Well, Sofia Coppola can rest easy: Paris Hilton loved “The Bling Ring.”
And maybe now Cannes’ Un Certain Regard section can go back to showcasing art movies rather than playing host to platinum heiresses.
Thursday night’s premiere provided an unusual shot of glitz for Un Certain Regard, which typically takes a back seat to the main competition and the out-of-competition star vehicles.
But the second day of Cannes was a day when the main competition showcased Francois Ozon’s enigmatic “Jeune & Jolie” and Amat Escalante’s brutal “Heli,” giving UCR an opening to take some of the spotlight away with “The Bling Ring” and the Sundance sensation “Fruitvale Station.”
And while the critics chimed in, and TheWrap’s Sasha Stone offered her own take on the film, we had yet to hear from Hilton about the film that deals with a gang of San Fernando Valley teens who got their kicks breaking into the houses of celebs like Paris and Lindsay.
Hilton makes a cameo in the movie – and more crucially, she allowed Coppola to use her real house for the scenes in which the teens find a key under the doormat and go through Hilton’s belongings.
Some reviewers wondered if Hilton realized how flamboyantly narcissistic she appeared by letting Coppola film a house of such surpassing extravagance, including countless images of Hilton herself in photos and paintings and even on pillows.
But Paris is hardly the self-conscious type, and after seeing the film she tweeted, “I loved The @BlingRingMovie! Sofia Coppola is such a talented director. @EmWatson and the rest of the cast were amazing! #AMustSeeFilm.”
That tweet, by the way, came three hours after this one: ”Omg! The power went out in my hotel half way thru getting my hair curled. This is a nightmare, running so late for The @BlingRingMovie.”
And after hitting the “Bling Ring” after-party, Hilton offered another breathless report that she’d met “one of my idols.” No, it wasn’t Asghar Farhadi or Arnaud Desplechin or even Steven Soderbergh or the Coen brothers – it was “the amazing Christian Louboutin,” the shoe designer whose wares get their own shout-out in the film.
But cinema fans on the Croisette don’t have to spend all their time thinking about designer shoes and wondering what Paris Hilton thinks of the race for the Palme d’Or.
Ryan Coogler’s drama “Fruitvale Station,” for instance, came to Un Certain Regard. The story of the last day in the life of a young African-American man who was killed by police in Oakland, the film won both jury and audience awards at Sundance – and according to Jeff Wells, it went over like gangbusters at the Salle Debussy.
(Photo, left to right: Actors Melonie Diaz and Michael B. Jordan, director Coogler)
“It’s an awards-level steamroller, that’s for sure,” he wrote. “Perhaps more on the level of critics groups and Spirit Awards rather than Oscars due to the limited box office … but maybe not.”

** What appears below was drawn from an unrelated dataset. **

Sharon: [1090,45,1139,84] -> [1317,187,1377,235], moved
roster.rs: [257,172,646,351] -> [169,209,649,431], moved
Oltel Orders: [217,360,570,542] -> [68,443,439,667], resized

Over in the Directors Fortnight section, “Waltz With Bashir” director Ari Folman screened “The Congress,” one of the more conceptually intriguing films in Cannes. Part rotoscope animation and part live action, the film stars Robin Wright as “herself” – or, at least a version of herself who agrees to be scanned and digitized so that she can become a CG creation and remain ageless onscreen.

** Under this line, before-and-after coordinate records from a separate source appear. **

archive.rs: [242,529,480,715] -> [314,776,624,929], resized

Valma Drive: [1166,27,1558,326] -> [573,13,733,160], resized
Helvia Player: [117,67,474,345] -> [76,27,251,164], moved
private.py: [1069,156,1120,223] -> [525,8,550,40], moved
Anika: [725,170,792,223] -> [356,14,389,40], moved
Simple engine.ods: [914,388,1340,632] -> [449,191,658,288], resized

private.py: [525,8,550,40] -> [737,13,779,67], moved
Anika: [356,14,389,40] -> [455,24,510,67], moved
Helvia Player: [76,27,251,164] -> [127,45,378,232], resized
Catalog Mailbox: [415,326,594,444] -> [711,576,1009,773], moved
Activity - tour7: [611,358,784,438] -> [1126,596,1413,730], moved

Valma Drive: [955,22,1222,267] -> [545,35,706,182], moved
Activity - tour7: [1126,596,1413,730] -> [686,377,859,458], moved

Guy Lodge called it “bold, brave and distinctly weird,” though he thought it went off track when it shifted to the animated section. “It’s precisely as bonkers as it sounds,” he wrote, “and at two hours, both wearisome and claustrophobic … But … there’s something exhilarating – mesmerizing, even – about “The Congress'” most ludicrous flourishes.”
Other films to screen in the last day included Chinese director Jia Zhang-ke’s “A Touch of Sin,” which has indieWIRE wondering why the Chinese government has yet to censor a film that paints such a bleak, violent picture of life in the country.
Meanwhile, the Irish bookmaker Paddy Power has opened betting on the Palme d’Or, with Asghar Farhadi’s “The Past” and Hirokazu Koreeda’s “Like Father, Like Son” currently installed as co-favorites at 3/1 odds. (The former screens on Friday, the latter on Saturday.)
Behind them sits James Gray‘s “The Immigrant” with 4/1 odds, then a big jump to Arnaud Desplechin’s “Jimmy P” at 8/1 and Steven Soderbergh‘s “Behind the Candelabra” and Nicolas Winding Refn’s “Only God Forgives” at 10/1.
Another 13 films are spread out between 12/1 and 33/1 before you get to Paddy Power’s last-place contender: Roman Polanski‘s “Venus in Fur” at 40/1.
A Paddy Power spokesperson cited “the early Cannes buzz” in explaining the odds.